When NLP mode is active (and an LLM is available), non-command input might be first sent to a transcoder to convert it to Dana code before execution.
NLP Mode Example:
dana> ##nlp on
NLP mode enabled.
dana> create a variable named 'message' with the value 'Hello, Dana!'
# (Transcoded to: private:message = "Hello, Dana!")
dana> log(private:message)
# (Output: Hello, Dana!)
6. State Management (Scopes)¶
The REPL maintains a single SandboxContext
throughout its session. This means variables set in one command are available in subsequent commands, respecting Dana's scoping rules (local:
, private:
, public:
, system:
).
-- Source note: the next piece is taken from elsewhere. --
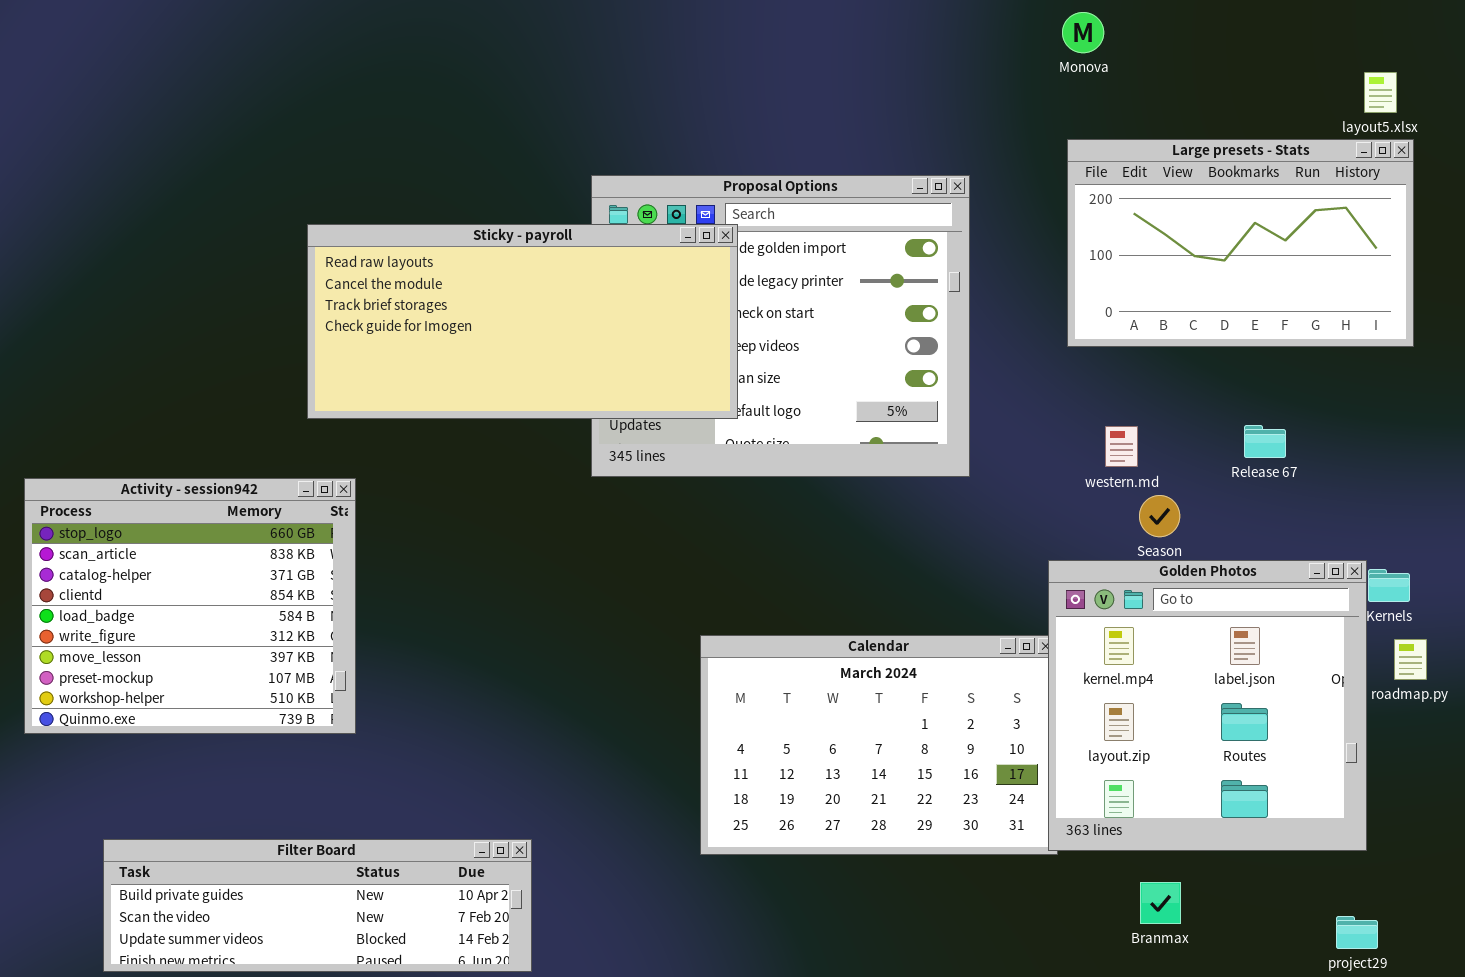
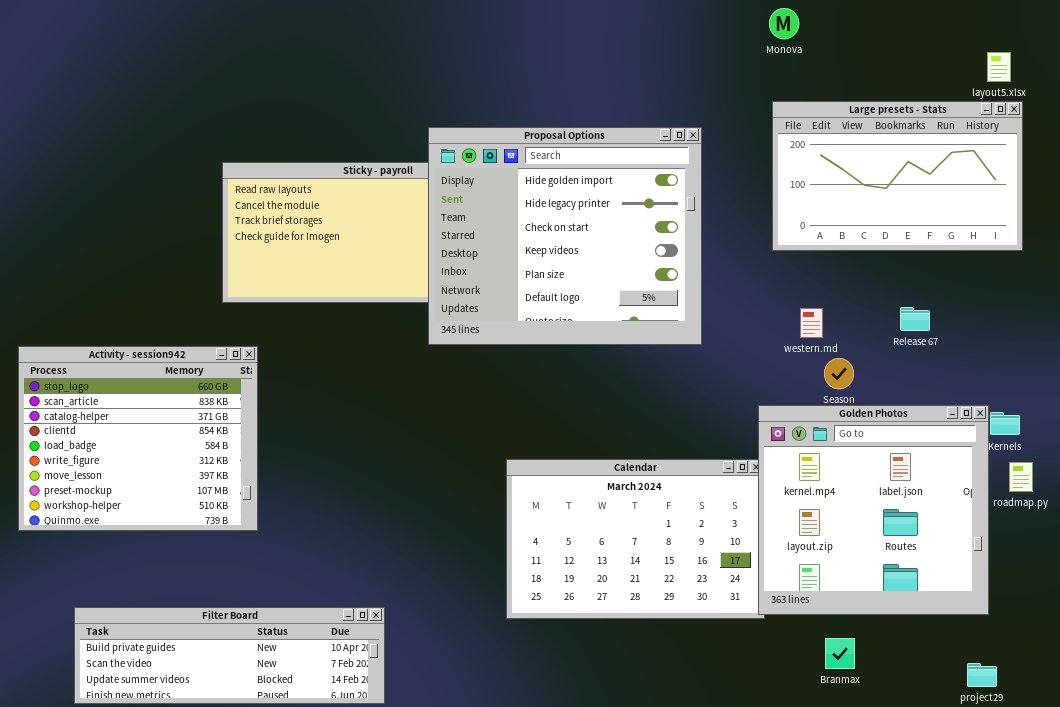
Proposal Options: [591,175,970,477] -> [428,127,702,345], raised

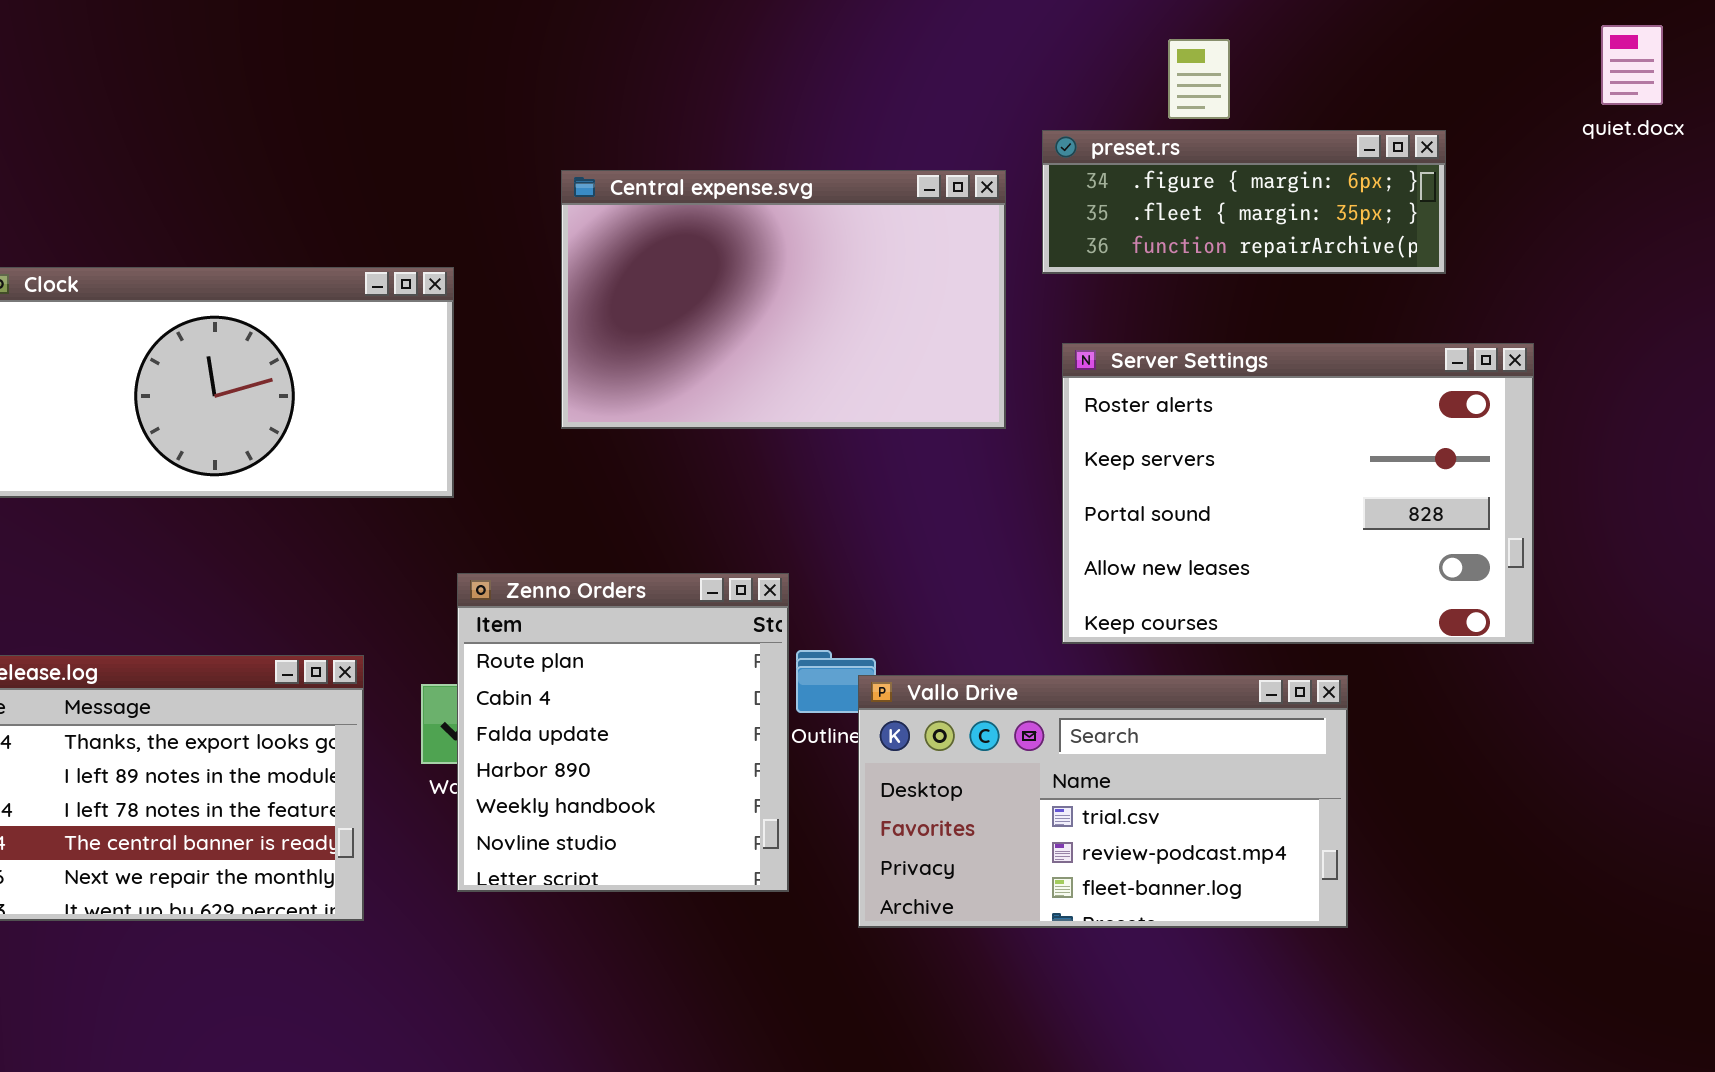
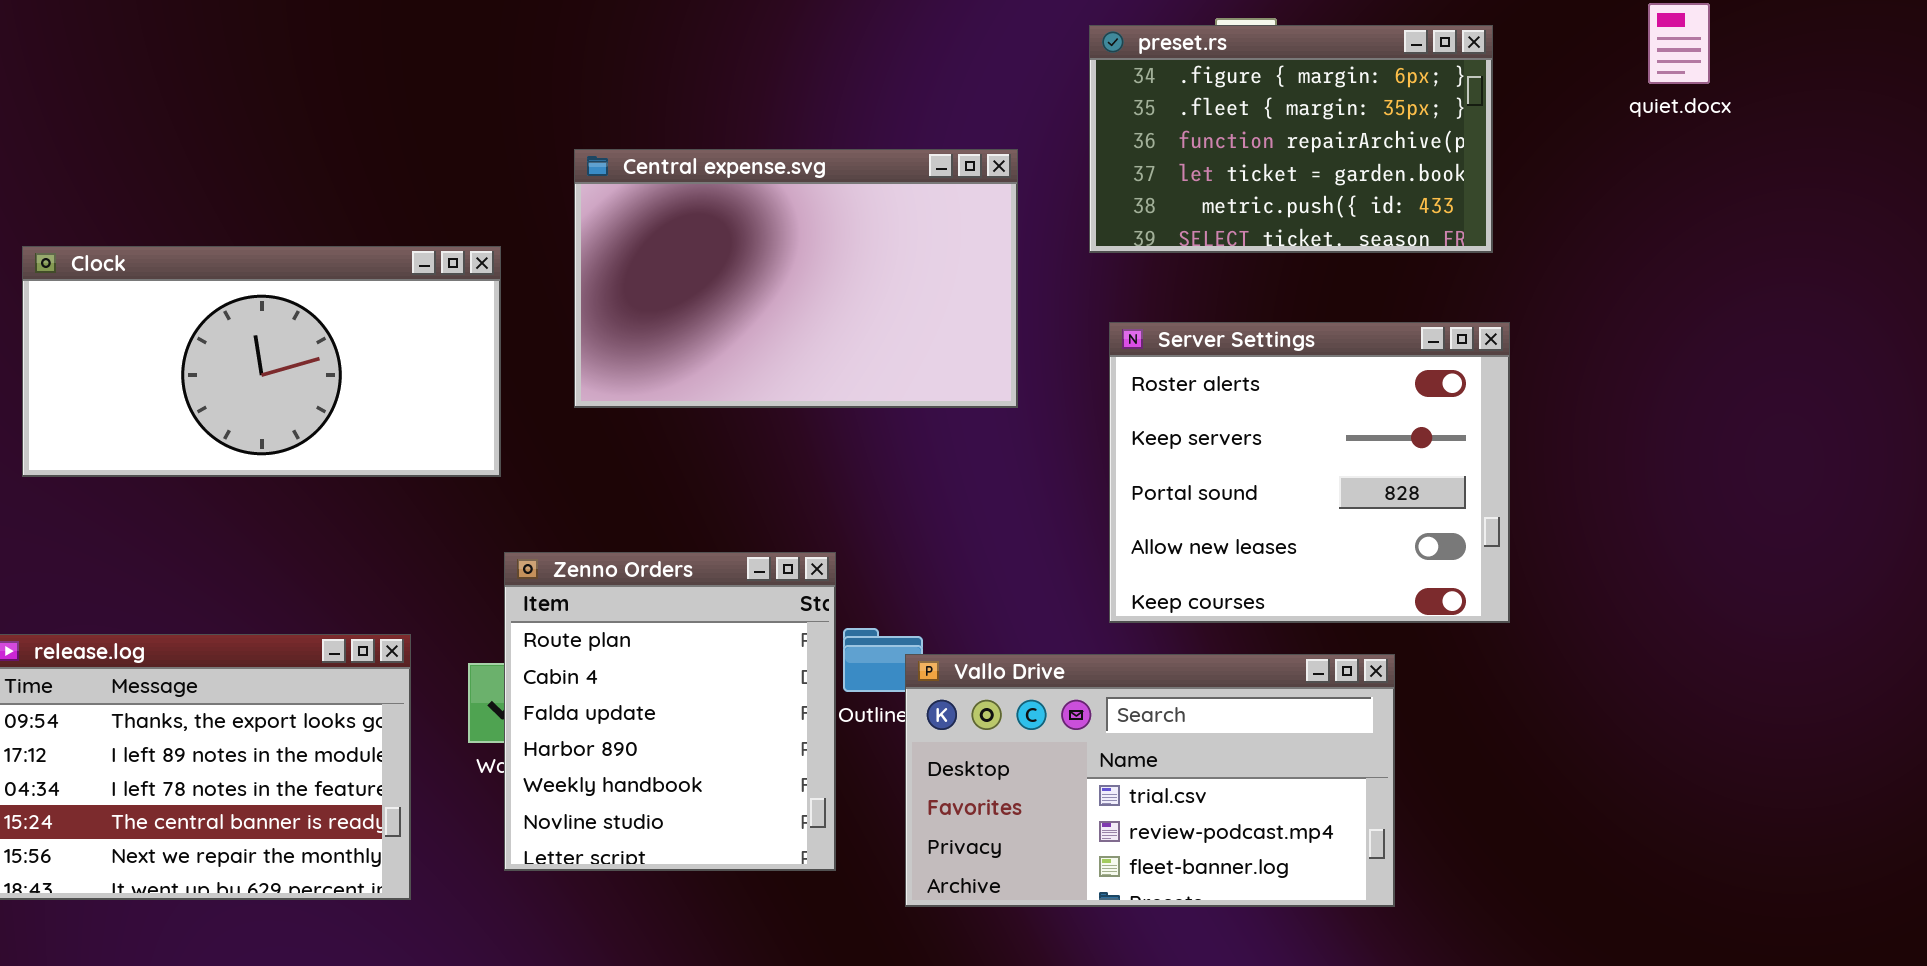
preset.rs: [1042,130,1446,274] -> [1089,25,1493,253], resized
Central expense.svg: [561,170,1006,429] -> [574,149,1018,408], moved
Server Settings: [1062,343,1534,644] -> [1109,322,1510,623], resized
The local:
scope typically refers to the immediate scope of the line or block being executed.
7. Error Handling¶
The REPL displays errors encountered during: - Parsing (syntax errors) - Interpretation (runtime errors, type issues if checks are performed) - LLM interaction (if NLP mode is used)
After an error, the REPL usually resets its input state, allowing the user to try again, while the SandboxContext
generally persists.
8. LLM Integration for NLP¶
For NLP capabilities, the REPL system integrates with an LLM, typically configured via API keys (e.g., OPENAI_API_KEY
, ANTHROPIC_API_KEY
, etc.) or a configuration file (opendxa_config.json
). This enables the transcoding of natural language queries into executable Dana code.
Self-reflection: This document needs to be kept in sync with the actual CLI REPL (dana_repl_app.py
) and the programmatic REPL (repl.py
) as they evolve. Links to Parser and Transcoder design documents are important once those are finalized in the new structure.